Venezuelan Cardinal Jorge Urosa Savino dead at age 79 | Crux Now

By | September 24, 2021

Cardinal Jorge Urosa Savino of Caracas, Venezuela, greets media as he arrives for a general congregation meeting at the Vatican March 7, 2013. Urosa, who was hospitalized in late August after contracting COVID-19, died Sept. 23 at the age of 79. Also pictured is Colombian Cardinal Ruben Salazar Gomez of Bogota. (Credit: Paul Haring/CNS.)
ROME — After a monthlong battle with COVID-19, Venezuelan Cardinal Jorge Urosa Savino, who led the Archdiocese of Caracas for 13 years, died at the age of 79.
Announcing the cardinal’s death Sept. 23, Cardinal Baltazar Porras, apostolic administrator of the Archdiocese of Caracas, asked “everyone to pray for his eternal rest as the church in Venezuela and the universal church mourns.”

Pope Francis expressed his condolences in a telegram to Porras, remembering Urosa as a “selfless shepherd who, throughout many years and with faithfulness, gave his life to the service of God and the church.”
Urosa was hospitalized Aug. 27 after he was diagnosed with COVID-19 and was transferred to the intensive care unit the following day.

Shortly after the announcement of his death, the Venezuelan bishops’ conference released a letter Urosa had written before being moved to intensive care.
In it, Urosa said he was grateful for his vocation and asked forgiveness of “God and all my brothers and sisters for the faults I may have committed, especially for the faults of omission.”
“I have never wanted to harm anyone, and I have always tried to act seeking the glory of God and the good of the church and of the souls and persons involved; I hope that this will be taken into account,” he wrote.

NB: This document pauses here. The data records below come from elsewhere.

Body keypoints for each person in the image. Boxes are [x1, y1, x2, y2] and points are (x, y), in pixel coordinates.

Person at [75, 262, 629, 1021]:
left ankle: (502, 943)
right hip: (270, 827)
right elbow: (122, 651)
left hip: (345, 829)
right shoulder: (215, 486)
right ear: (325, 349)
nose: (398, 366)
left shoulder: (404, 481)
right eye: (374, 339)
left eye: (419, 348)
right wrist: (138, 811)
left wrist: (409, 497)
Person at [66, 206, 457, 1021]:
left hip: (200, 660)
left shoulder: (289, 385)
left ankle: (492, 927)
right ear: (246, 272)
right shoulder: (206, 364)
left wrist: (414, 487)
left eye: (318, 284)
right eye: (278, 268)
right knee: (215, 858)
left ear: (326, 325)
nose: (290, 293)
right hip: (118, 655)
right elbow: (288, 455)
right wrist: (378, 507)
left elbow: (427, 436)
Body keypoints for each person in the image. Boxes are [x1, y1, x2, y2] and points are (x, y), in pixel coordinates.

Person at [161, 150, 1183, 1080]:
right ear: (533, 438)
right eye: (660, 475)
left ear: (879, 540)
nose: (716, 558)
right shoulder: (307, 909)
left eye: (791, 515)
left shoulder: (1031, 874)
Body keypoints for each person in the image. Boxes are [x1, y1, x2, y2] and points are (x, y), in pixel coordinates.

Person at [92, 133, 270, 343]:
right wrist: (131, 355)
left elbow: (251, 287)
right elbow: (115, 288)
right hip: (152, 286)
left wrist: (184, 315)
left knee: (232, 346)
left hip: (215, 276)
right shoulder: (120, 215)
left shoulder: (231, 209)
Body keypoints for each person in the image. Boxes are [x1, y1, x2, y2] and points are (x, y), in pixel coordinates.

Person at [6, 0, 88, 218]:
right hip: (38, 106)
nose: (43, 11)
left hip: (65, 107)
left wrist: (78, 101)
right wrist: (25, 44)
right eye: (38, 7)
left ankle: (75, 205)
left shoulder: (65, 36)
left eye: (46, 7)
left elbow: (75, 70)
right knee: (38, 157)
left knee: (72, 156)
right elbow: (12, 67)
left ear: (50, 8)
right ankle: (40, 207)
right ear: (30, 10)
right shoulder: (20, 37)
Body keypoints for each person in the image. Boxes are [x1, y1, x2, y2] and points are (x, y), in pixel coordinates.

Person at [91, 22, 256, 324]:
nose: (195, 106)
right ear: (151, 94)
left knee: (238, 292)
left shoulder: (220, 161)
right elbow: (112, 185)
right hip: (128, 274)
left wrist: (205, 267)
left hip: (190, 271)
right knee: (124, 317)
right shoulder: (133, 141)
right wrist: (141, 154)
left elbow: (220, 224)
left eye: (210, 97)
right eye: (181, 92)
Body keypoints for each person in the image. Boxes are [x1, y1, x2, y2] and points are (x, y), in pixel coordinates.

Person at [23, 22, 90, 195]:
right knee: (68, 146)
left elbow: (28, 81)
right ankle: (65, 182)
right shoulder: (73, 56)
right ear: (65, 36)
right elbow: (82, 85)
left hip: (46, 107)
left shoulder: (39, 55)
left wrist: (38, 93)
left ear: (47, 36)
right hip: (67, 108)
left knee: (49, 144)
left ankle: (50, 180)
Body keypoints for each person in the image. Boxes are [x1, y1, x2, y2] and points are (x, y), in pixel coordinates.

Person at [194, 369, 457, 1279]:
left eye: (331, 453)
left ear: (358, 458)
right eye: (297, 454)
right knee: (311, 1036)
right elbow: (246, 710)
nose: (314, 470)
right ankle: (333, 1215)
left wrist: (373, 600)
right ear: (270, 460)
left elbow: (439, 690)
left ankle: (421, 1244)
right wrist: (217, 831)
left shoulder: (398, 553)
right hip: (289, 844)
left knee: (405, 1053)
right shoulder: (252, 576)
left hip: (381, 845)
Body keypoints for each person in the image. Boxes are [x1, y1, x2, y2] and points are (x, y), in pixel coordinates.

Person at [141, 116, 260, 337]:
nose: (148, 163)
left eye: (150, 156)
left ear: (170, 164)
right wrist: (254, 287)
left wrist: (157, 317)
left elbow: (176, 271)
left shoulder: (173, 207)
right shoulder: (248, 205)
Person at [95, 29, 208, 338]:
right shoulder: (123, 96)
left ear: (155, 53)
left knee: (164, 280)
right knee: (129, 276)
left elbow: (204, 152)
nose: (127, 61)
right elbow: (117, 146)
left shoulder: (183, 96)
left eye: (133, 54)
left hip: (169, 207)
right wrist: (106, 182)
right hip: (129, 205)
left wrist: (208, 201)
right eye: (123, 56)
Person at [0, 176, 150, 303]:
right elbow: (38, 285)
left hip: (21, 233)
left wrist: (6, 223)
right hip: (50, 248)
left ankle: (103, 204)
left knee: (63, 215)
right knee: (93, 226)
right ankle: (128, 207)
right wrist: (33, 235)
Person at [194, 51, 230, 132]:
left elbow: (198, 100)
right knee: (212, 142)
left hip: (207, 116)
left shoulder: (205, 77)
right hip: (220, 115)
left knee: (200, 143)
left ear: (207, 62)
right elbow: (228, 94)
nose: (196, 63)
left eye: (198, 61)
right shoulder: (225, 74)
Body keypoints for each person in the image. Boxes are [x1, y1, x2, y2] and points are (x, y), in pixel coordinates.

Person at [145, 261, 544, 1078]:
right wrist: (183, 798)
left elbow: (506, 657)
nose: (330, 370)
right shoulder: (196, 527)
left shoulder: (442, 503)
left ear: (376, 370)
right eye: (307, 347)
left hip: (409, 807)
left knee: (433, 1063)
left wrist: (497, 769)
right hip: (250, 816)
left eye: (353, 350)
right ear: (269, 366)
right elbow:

The cardinal expressed his love for the people of Venezuela and renewed his “absolute dedication to their freedom, to their institutions, to the defense of the rights of the people in the face of the abuses committed by the national authorities.”
“In that regard, I have always acted, not out of hatred, not out of resentment, but in defense of freedom, justice and the rights of the Venezuelan people,” Urosa wrote. “I hope that Venezuela will come out of this negative situation.”
The cardinal insisted his work “has always been guided by an immense patriotic love” for all Venezuelans “in line with the national constitution which establishes inalienable rights that cannot be violated by any government.”
He also urged his fellow bishops to “preserve our episcopal unity” and to not “be carried by vain illusions” but instead to always “seek the glory of God, the evangelization of the people, which is the most important thing.”
“What interests us above all is that the Venezuelan people love, have faith and serve Jesus Christ who is the way, the truth and the life, the only one in whom we find salvation and forgiveness of sins,” he said.
Born in Caracas in 1942, he studied philosophy in Venezuela and theology in Toronto as well as at Rome’s Pontifical Gregorian University.
Ordained to the priesthood in 1967, he served as rector of St. Joseph’s Seminary and as vicar general of the Archdiocese of Caracas before being named auxiliary bishop of the archdiocese by St. John Paul II in 1982. Eight years later, he was named archbishop of Valencia.
He was appointed to lead the Archdiocese of Caracas in 2005 and created a cardinal in 2006 by Pope Benedict XVI. Pope Francis accepted his resignation in 2018 after the cardinal reached the age of 75.
His death leaves the College of Cardinals with 218 members, 121 of whom are under the age of 80 and eligible to vote in a conclave.